Document excerpt:

○ ○ ○

Merry Christmas all!

Posted December 24, 2007 12:50 PM

Richard Opitz

When you receive a gift card your supposed to go out and spend it not sit on it like a chicken sits on an egg until it expires in a year.

People that hang onto gift cards for ages before trying to spend them only to find that they have expired have nobody to blame but themselves.

Alot of people are procrastinators and this just bears it out. What do people think gift cards are for? Maybe using them as coasters to put their drinks on? Stop blaming others for your procrastination.

Posted December 24, 2007 12:16 PM



How is a gift card any more thoughtful than money? Is it because you had to go to the store to get it, because you'd still need to hit an ATM for the cash.

The ONLY time gift cards are useful is if they are for online shops and the recipient of the gift doesn't have access to a credit card. Anything else is just the stupidity of the giver in giving a gift that is just as "thoughtless" as cash without much of the usefulness.

Posted December 24, 2007 12:11 PM

Alagan Elavalagan


Cash says "I know you need money"
Gift card says "I don't know you but I know you need money"
Gift says "I KNOW YOU"

Posted December 24, 2007 11:44 AM

Allan Eizinas


Can you buy a gift card for a Casino?

Posted December 24, 2007 11:43 AM

scott weldon


I was going to buy gift certificates for Chinook mall in Calgary.But the mall was charging a 10$ fee for the gift cards. They weren't giving me a discount for shopping exclusively in their mall ,they were charging me a fee, a cover charge ,if you will
to shop on their premises.

Well you'd have to be crazy to pay that.So I gave cash last christmas .It was a hit and we shopped wherever we wanted.

Posted December 24, 2007 11:35 AM


zed...I have to agree with you, the look or feeling of anticipation at a wrapped Christmas gift is priceless.

Still 500 $1 bills bulks up nicely when wrapped!! Yeah, right as if!!

Anyway, Merry Christmas everybody!!

It's threatening to reach 70F here today, so have to leave you and apply sun screen.

Posted December 24, 2007 11:20 AM



If you are going the quick and dirty route then cash is definitely a better idea.

Alternatively, just ask people what they'd like - 2 or 3 specific suggestions and you just go and get it or order it online and have it sent.

This avoids impulse buying and allows you to budget and remain relaxed at Christmas.

Because after all, appreciating your friends and family and taking time to reflect are what Christmas is really all about.

○ ○ ○

Material shown:
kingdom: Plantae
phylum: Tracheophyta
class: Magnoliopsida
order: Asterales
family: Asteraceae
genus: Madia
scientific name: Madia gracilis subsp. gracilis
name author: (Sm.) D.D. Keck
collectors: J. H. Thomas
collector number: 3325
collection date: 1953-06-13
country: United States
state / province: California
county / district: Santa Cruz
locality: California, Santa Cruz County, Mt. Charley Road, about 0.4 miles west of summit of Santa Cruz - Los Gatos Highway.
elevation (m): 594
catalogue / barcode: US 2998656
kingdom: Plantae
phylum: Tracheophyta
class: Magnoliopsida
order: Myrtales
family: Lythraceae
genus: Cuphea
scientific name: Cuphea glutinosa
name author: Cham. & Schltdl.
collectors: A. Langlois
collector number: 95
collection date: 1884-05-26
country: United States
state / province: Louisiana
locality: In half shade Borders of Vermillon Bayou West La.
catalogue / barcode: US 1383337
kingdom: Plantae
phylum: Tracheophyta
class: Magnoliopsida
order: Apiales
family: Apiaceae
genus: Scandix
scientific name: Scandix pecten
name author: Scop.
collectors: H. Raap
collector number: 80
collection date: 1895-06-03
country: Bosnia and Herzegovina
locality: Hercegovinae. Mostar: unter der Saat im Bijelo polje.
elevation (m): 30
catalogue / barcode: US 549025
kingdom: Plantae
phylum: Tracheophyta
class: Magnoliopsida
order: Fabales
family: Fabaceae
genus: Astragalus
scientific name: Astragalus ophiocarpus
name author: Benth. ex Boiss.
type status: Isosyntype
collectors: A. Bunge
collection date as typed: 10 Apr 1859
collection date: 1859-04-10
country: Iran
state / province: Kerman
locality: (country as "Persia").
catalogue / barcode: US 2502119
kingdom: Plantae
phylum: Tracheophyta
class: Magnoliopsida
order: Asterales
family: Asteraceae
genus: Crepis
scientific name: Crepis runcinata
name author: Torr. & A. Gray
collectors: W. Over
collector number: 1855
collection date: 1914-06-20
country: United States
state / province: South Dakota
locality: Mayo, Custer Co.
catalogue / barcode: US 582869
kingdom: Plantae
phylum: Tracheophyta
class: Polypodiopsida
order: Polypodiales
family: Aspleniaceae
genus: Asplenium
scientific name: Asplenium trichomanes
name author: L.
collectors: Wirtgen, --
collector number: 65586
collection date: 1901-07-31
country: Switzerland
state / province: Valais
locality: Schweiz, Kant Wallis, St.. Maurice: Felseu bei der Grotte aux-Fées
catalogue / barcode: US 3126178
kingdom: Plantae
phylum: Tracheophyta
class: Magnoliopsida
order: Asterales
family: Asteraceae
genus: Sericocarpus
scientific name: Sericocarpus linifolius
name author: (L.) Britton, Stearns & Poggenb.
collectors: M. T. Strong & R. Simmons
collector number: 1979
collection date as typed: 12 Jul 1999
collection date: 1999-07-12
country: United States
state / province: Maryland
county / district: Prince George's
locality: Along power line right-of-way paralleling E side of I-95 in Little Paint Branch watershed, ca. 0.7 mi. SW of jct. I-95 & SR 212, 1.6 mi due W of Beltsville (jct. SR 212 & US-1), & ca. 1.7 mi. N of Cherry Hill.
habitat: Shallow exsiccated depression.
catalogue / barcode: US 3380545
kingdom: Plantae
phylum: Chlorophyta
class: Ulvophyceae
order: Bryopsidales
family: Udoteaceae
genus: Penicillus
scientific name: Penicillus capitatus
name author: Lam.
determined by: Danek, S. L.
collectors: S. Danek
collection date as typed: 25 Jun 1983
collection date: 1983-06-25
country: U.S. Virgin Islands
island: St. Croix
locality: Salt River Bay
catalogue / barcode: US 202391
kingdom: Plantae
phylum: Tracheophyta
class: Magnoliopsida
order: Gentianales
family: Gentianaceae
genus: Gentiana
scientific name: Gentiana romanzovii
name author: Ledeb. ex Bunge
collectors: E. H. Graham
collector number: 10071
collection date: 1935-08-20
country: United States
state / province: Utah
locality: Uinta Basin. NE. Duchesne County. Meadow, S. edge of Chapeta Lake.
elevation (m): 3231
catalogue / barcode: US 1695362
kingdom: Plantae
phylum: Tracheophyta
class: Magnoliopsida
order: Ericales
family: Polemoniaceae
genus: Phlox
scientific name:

○ ○ ○

Instructions for the task:
Pick up the comment thread about Christmas gift cards and cash, and continue it from its final sentence.

Task output:
You never know when your time's up - focus on the good stuff.

Merry Christmas to all.

Posted December 24, 2007 11:14 AM



I'm reluctant to give cash except when it's apparent that's what the recipient would prefer. However, I would be even more reluctant to make someone a hostage to a particular store--for that reason alone, I would never give a gift card.

If you want to give money, at least give it with no strings attached and let the person make their own decisions about where and how to spend it.

Posted December 24, 2007 11:06 AM

W Hebert

I cannot count how many times I tortured myself to find the right gift - only to be dissappointed that the individual already has it or ended up returning it.

We live in a culture of mass consumption. Individuals can buy what they want, when they want it. Most of us are so content in terms of material posessions that Christmas is a consumption anti-climax. Lets face it -Christmas (as we know it) is everyday in our culture.

I occasionally give cash to teenager friends and family in order to allow them to buy exactly what they want.

I have never thought less of anyone for giving me a cash gift.

"Never look a gift horse in the mouth" cash or otherwise. What ever happened to "judge not, lest ye be judged by others"?

Posted December 24, 2007 10:57 AM



Did I just read someone say cash is lazy?! It doesn't take a much brain power to conclude that the guilt-reducing and laze-inducing gift cards are much worse than cash! Gift cards are a favor to the giver and much more to the retailer.

I have little respect for cash gifts. I have NO respect for gift cards.

Simply put: Christmas currently reeks more of ugly consumerism that a relaxing and enjoyable celebration.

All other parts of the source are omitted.